1st UPDATE: I've seen that Docker generates and mounts /etc/hosts, /etc/resolv.conf, etc. to have always the correct information, but this does not apply when the linked container is restarted. So, I've assumed (wrongly) that Docker would update the hosts files.
-- ORIGINAL (wrong) response:
Add --hostname=postgres-db (you can use anythin, I'm using something different than 'postgres' to avoid confussion with the container name):
$ docker run --name postgres --hostname postgres-db postgres/image
Docker will map 'postgres-db' to the container's IP (check the contents of /etc/hosts on the webapp container).
This will allow you run 'ping postgres-db' from the webapp container. If the IP changes, Dockers will update /etc/hosts for you.
In the Django app, use 'postgres-db' instead of the IP (or whatever you use for --hostname of the container with PostgreSql).
Bye!
Horacio
According to https://docs.docker.com/engine/reference/commandline/run/, it should be possible to assign a static IP for your container -- at the time of container creation -- using the --ip option:
Example:
docker run -itd --ip 172.30.100.104 --name postgres postgres/image
....where 172.30.100.104 is a free IP address on a custom bridge/overlay network.

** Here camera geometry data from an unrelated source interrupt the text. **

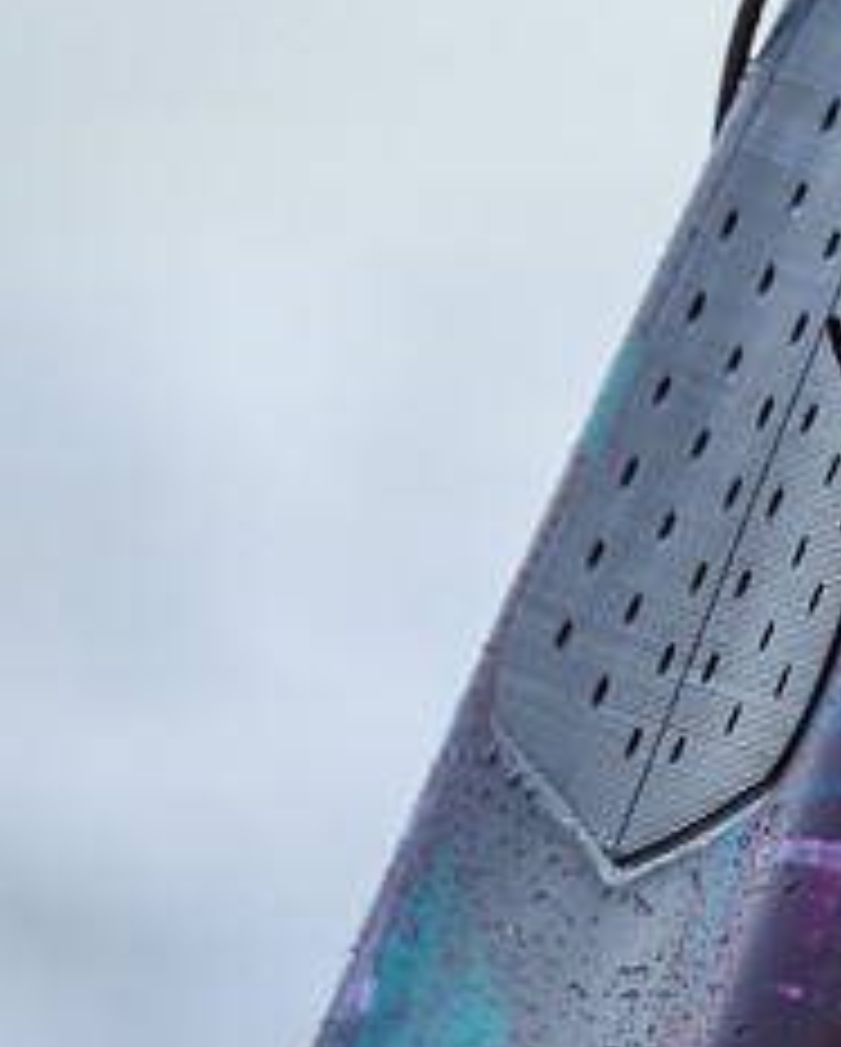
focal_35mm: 1866
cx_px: 1291
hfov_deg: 0.8
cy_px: 348
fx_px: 57943
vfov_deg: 1.0
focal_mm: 800
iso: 1250
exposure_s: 1/2000
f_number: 6.3
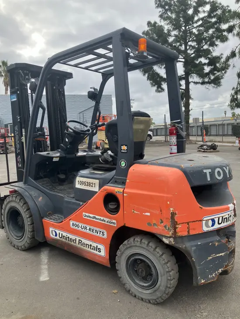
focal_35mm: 28
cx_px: 120
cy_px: 160
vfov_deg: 63.4
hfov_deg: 49.8
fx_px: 259
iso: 32
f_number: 1.8
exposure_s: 1/607
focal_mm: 3.99
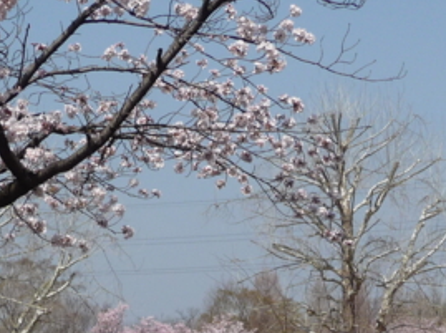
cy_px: 214
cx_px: 151
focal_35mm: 134
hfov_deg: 14.7
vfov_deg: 11.0
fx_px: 1724
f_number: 4.1
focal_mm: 7.6
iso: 100
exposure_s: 1/1000
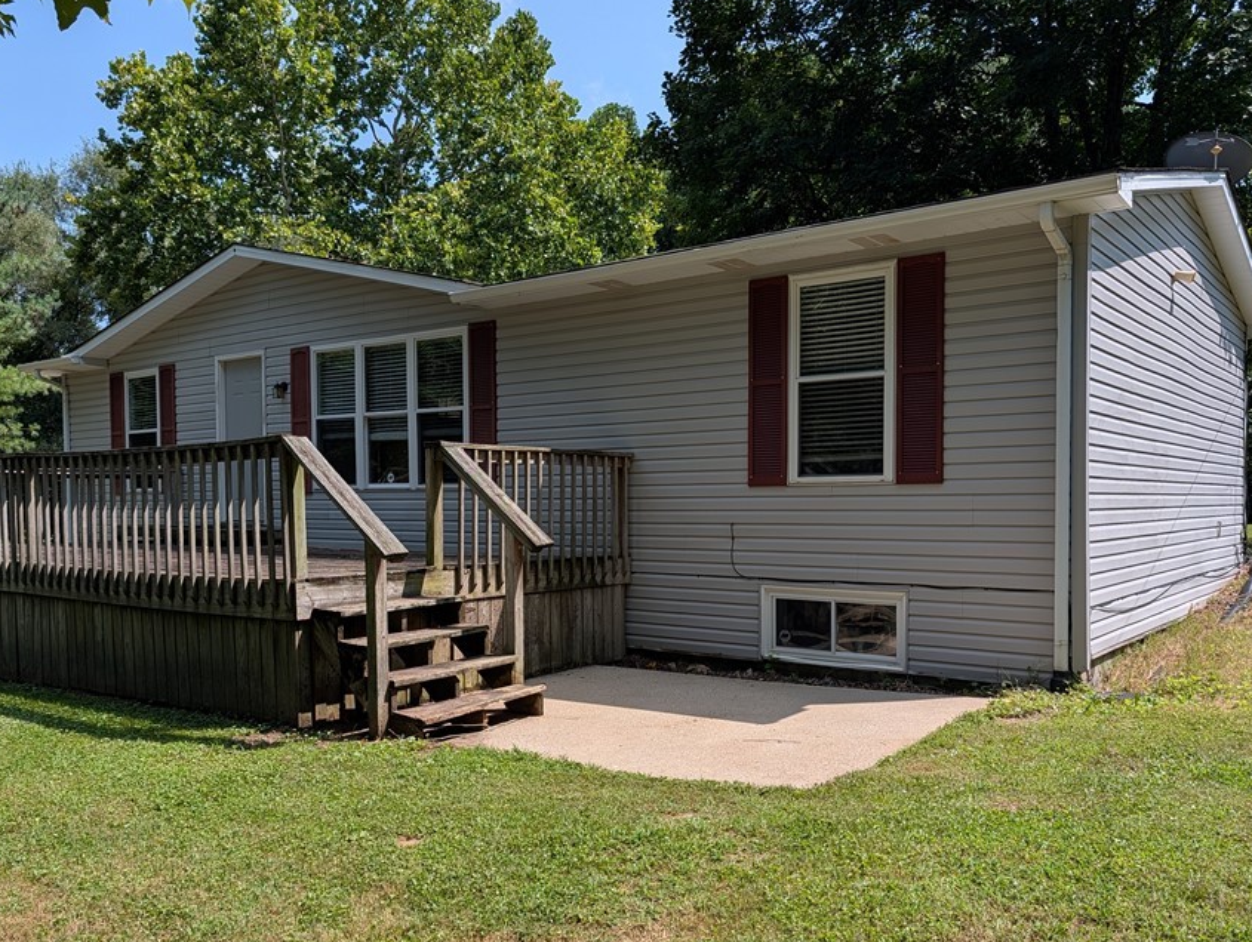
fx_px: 1050
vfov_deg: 48.1
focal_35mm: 29
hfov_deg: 61.5
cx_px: 573
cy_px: 545
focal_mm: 6.9
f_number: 1.68
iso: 21
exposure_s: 1/1081
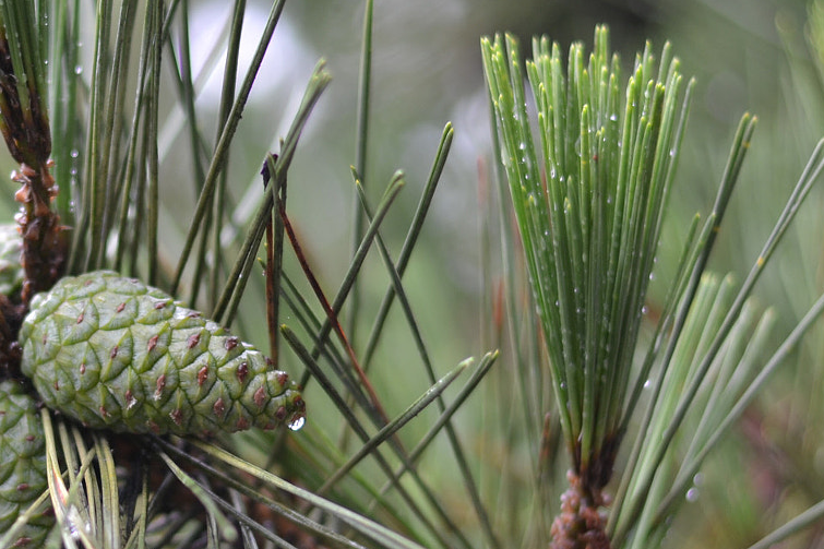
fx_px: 3638
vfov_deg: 8.6
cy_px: 309
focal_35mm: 159
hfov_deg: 12.8
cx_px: 105
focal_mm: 50
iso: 100
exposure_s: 1/200
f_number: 1.8
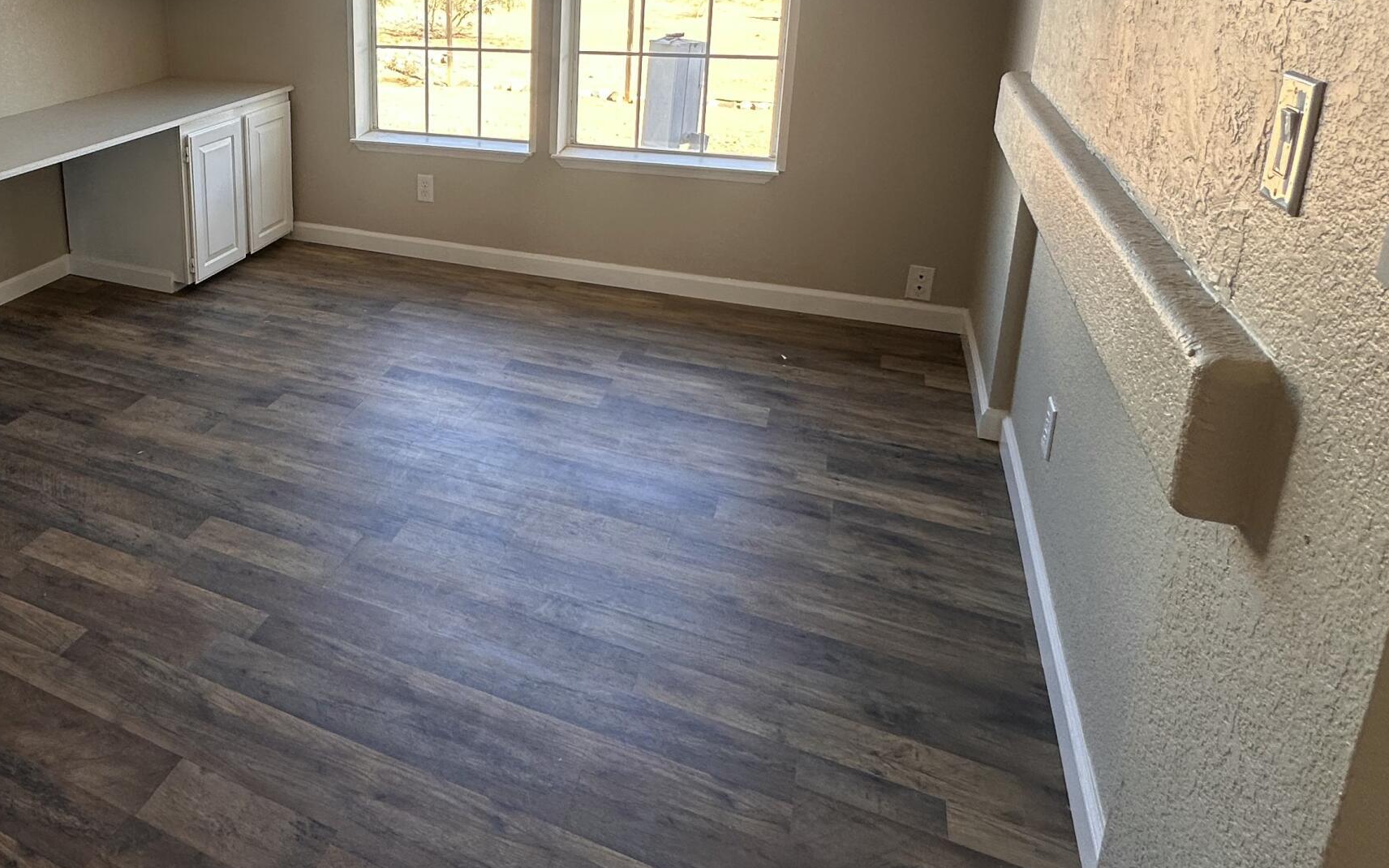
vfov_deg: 45.3
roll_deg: +2.2
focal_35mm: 26
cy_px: 176
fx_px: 984
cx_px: 314
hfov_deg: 65.2
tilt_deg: -15.3
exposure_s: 1/106
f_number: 2.2
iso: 40
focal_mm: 2.22
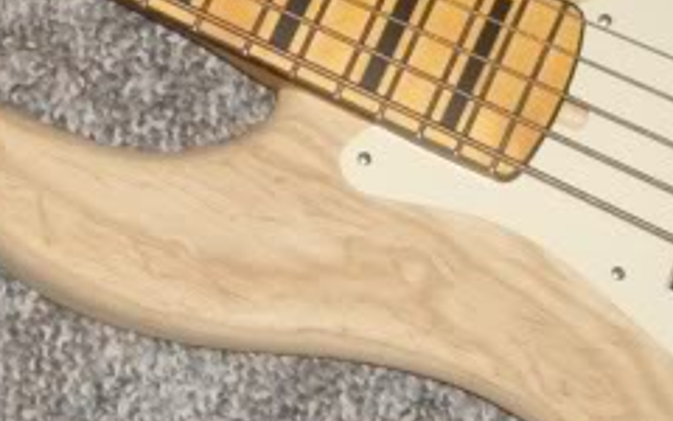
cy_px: -79
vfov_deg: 8.2
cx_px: 50
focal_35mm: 158
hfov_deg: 13.1
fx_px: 2898
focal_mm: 5.8
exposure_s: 1/60
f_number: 2.6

This should then retain the same IP address even if postgres container crashes/restarts.
Looks like this was released in Docker Engine v 1.10 or greater, therefore if you have a lower version, you have to upgrade first.
As of Docker 1.0 they implemented a stronger sense of linked containers. Now you can use the container instance name as if it were the host name.
Here is a link
I found a link that better describes your problem. And while that question was answered I wonder whether or not this ambassador pattern might not solve the problem... this assumes that the ambassador is more reliable than the services that link.